Tropical quandong

Scientific classification
- Kingdom: Plantae
- Clade: Tracheophytes
- Clade: Angiosperms
- Clade: Eudicots
- Clade: Rosids
- Order: Oxalidales
- Family: Elaeocarpaceae
- Genus: Elaeocarpus
- Species: E. largiflorens
- Binomial name: Elaeocarpus largiflorens C.T.White

= Elaeocarpus largiflorens =

- Genus: Elaeocarpus
- Species: largiflorens
- Authority: C.T.White

Species of tree endemic to Queensland

Elaeocarpus largiflorens, commonly known as tropical quandong, is a species of flowering plant in the family Elaeocarpaceae and is endemic to Queensland. It is a medium-sized to large tree, sometimes with buttress roots at the base of the trunk, mostly elliptic leaves and reddish-brown flowers.

==Description==
Elaeocarpus largiflorens is a tree that typically grows to a height of 15–30 m, sometimes with buttress roots at the base of the trunk. Its young leaves and shoots are densely covered with short, reddish-brown hairs. The leaves are elliptic, 80–120 mm long and 145–75 mm wide on a petiole 20–55 mm long. The flowers are borne in groups of up to about twenty on a rachis 30–70 mm long, each flower on a pedicel 5–10 mm long. The flowers are densely covered with reddish-brown hairs. The five sepals are egg-shaped, 5.5–6 mm long and 2–2.4 mm wide, the five petals oblong, 6.5–8 mm long and 0.8 mm wide. Between sixty and seventy stamens are crowded around and obscuring the ovary.
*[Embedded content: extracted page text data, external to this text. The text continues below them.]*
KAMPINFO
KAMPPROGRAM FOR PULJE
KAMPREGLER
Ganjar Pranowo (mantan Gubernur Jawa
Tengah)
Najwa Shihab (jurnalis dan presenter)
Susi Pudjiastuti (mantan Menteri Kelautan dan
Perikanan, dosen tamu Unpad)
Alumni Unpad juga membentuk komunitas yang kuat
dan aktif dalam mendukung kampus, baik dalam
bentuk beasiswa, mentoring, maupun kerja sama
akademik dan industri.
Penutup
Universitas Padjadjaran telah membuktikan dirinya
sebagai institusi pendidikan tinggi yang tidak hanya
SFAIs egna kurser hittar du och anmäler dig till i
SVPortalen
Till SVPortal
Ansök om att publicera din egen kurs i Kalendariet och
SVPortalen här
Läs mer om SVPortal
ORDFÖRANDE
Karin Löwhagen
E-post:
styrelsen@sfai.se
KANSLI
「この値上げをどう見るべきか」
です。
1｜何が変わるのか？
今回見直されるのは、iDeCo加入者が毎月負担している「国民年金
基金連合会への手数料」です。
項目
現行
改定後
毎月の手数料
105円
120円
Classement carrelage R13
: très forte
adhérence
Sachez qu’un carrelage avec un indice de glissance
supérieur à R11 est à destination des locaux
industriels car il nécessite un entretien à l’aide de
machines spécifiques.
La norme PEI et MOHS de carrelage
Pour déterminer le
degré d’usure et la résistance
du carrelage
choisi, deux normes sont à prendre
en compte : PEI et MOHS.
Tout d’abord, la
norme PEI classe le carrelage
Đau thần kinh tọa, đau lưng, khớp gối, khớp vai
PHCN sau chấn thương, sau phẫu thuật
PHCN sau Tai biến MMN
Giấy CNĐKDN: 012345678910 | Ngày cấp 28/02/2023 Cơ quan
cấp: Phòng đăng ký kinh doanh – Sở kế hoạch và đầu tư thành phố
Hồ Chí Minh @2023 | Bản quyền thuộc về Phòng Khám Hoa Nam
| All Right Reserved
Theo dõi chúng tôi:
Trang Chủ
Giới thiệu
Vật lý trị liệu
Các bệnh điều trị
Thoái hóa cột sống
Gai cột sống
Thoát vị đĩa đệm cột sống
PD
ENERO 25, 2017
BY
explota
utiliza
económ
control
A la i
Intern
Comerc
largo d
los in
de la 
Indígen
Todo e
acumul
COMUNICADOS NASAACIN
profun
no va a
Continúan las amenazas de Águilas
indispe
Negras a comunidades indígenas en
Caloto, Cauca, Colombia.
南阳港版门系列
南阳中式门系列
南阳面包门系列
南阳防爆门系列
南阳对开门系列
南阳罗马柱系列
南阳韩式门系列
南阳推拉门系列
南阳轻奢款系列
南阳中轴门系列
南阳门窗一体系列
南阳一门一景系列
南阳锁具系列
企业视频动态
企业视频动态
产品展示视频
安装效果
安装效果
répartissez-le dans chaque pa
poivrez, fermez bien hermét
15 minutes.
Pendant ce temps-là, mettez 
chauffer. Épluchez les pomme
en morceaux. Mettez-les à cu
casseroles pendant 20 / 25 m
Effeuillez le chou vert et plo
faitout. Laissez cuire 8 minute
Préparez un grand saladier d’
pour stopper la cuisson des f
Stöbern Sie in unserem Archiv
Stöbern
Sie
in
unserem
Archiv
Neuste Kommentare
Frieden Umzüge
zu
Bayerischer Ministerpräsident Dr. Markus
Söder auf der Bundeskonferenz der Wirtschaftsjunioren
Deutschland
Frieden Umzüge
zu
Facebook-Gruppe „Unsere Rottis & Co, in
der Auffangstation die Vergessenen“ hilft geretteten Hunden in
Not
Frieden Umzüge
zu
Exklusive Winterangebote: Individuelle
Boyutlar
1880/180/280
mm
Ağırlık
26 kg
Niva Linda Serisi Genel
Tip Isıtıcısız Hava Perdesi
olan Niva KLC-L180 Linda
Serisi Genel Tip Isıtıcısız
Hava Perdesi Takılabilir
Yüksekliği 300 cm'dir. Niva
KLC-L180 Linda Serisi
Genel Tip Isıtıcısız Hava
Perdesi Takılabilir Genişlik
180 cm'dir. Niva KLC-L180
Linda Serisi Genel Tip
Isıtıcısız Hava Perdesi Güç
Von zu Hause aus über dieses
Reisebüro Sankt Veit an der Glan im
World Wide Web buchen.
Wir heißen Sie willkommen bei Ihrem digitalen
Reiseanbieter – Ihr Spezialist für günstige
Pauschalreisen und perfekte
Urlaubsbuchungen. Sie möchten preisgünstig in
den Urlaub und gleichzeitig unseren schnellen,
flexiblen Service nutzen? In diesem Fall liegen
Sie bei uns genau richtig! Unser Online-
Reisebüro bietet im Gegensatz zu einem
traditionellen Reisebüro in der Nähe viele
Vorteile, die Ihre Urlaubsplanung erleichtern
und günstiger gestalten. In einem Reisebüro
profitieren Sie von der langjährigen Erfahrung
Flowering occurs from January to March and the fruit is an oval drupe 16–17 mm long and 10–11 mm wide, present from September to December.

==Taxonomy==
Elaeocarpus largiflorens was first formally described in 1933 by Cyril Tenison White in Contributions from the Arnold Arboretum of Harvard University from material he collected near Malanda in 1923.

In 1984, Mark James Elgar Coode described two subspecies in the journal Kew Bulletin and the names are accepted by the Australian Plant Census:
- Elaeocarpus largiflorens C.T.White subsp. largiflorens has its main leaf veins in an even curve;
- Elaeocarpus largiflorens subsp. retinervis B.Hyland & Coode has zig-zagged main leaf veins.

==Distribution and habitat==
Elaeocarpus largiflorens grows in rainforest at altitudes up to 1200 m in north-east and central-eastern Queensland. Subspecies retinervis is restricted to the Mount Spurgeon - Mount Lewis area.

==Conservation status==
Both subspecies of E. largiflorens are listed as of "least concern" under the Queensland Government Nature Conservation Act 1992.